• WRITTEN TASK:
Copy out the lines below, beginning with the line that contains "Egne steder" and continuing through the line that contains "Tırnak makasındaki gizemli", keeping each one identical to the original.

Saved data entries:
-*-

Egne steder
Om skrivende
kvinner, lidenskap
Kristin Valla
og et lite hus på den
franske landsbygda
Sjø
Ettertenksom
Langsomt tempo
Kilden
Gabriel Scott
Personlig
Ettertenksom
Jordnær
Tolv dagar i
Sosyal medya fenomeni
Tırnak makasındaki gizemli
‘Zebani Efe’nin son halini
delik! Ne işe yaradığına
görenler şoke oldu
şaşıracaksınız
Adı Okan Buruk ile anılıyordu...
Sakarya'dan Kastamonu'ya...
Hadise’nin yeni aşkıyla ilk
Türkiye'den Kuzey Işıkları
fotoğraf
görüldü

-*-

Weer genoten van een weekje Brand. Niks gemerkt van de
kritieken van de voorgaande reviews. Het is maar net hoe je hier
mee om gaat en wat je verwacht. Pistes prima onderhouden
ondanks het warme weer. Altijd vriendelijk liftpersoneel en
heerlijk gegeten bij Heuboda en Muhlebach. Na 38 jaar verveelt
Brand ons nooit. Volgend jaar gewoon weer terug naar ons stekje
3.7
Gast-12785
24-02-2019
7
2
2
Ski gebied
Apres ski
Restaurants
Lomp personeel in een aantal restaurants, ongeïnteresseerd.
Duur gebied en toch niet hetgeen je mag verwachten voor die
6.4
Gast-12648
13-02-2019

-*-

• FINISHED EXERCISE:
Egne steder
Om skrivende
kvinner, lidenskap
Kristin Valla
og et lite hus på den
franske landsbygda
Sjø
Ettertenksom
Langsomt tempo
Kilden
Gabriel Scott
Personlig
Ettertenksom
Jordnær
Tolv dagar i
Sosyal medya fenomeni
Tırnak makasındaki gizemli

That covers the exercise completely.